Yesterday TUAW reported that Apple CEO Tim Cook and Samsung chief Kwon Oh Hyun were going to have a phone conversation to fulfill a request from Judge Lucy Koh and hopefully make some headway in their patent dispute. Well, they gave peace a chance, and AllThingsD reports that unfortunately the talks failed. That means that the jury will begin sifting through the mounds of evidence in the case starting tomorrow.
The case brings evidence in two separate lawsuits -- Apple's patent infringement suit against Samsung and a countersuit by Samsung against Apple. The jurors will have to look at the merits of more than twenty Samsung mobile phones and tablets and determine if each violates one of several patents in question. The jury also gets to deliberate on damages awarded to either company if they "win" an infringement claim against the other.
The companies submitted their proposed juror verdict forms to the court yesterday. Each of these documents, which can be viewed in their entirety on AllThingsD if you're fascinated by the case, is full of exhaustive lists of points that each juror must decide on. For each point, the jurors have to rule unanimously in order to find a party in violation of a patent. This explains why Judge Koh was so determined to have the CEOs meet and come to resolution, as both sides may find themselves no closer to a resolution of the patent dispute than when the long, expensive lawsuits began.
The Next Web reported that Samsung "scored a minor victory" yesterday. In July, another judge ruled that the jury should be told that Samsung improperly handled evidence in the case.
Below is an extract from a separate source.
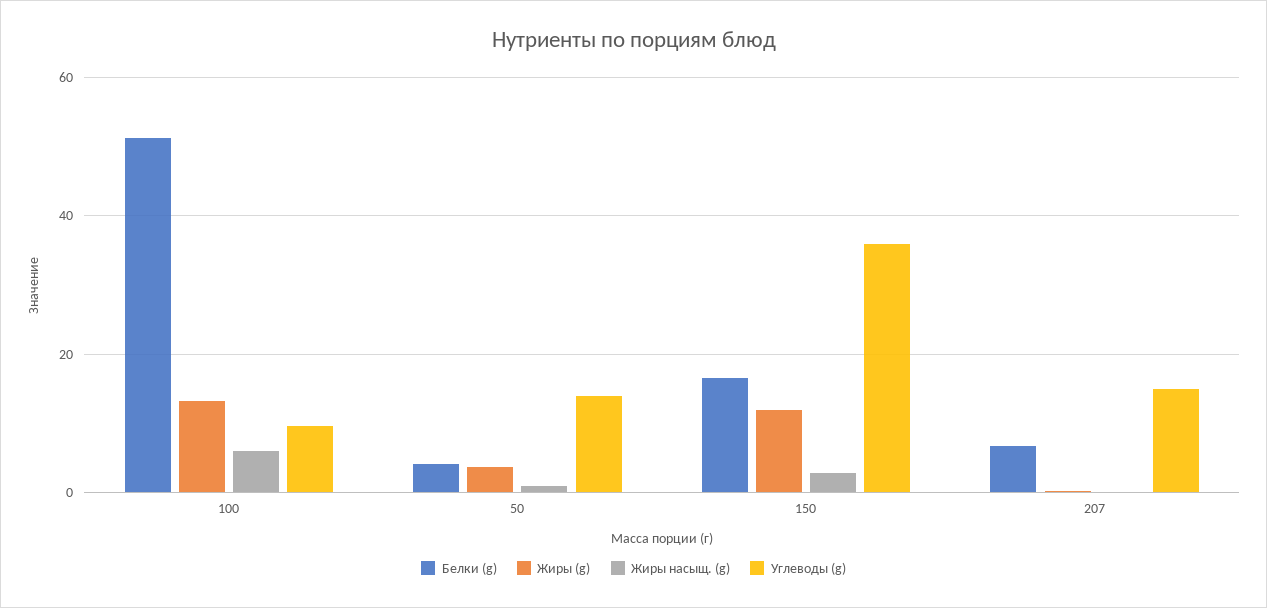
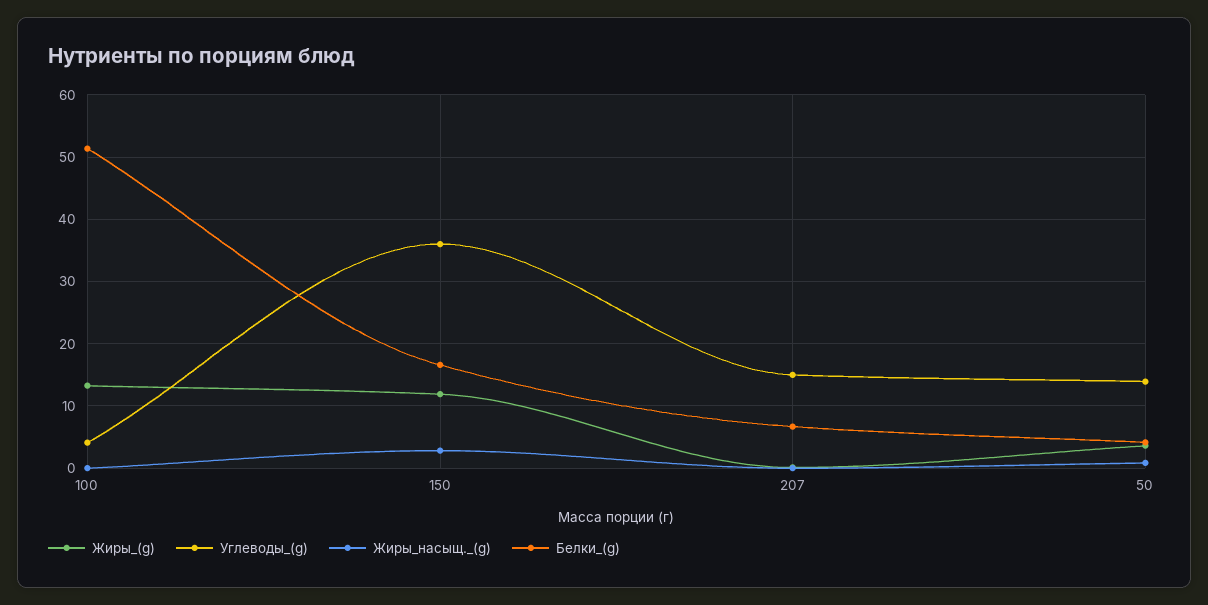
Жиры насыщ. (g), 100: 6 -> 0
Углеводы (g), 100: 10 -> 4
Judge Koh agreed, but also felt that Apple had been lax in preserving evidence as well.
Apple lawyer Michael Jacobs asked Judge Koh yesterday afternoon about her final decision on the evidence handling, and she responded that she was ready to tell the jury that both sides were neglectful. Attorneys for Apple and Samsung then agreed that if something negative was going to be said to the jury about both parties, they'd be happier to just have the jury left in the dark about the issue.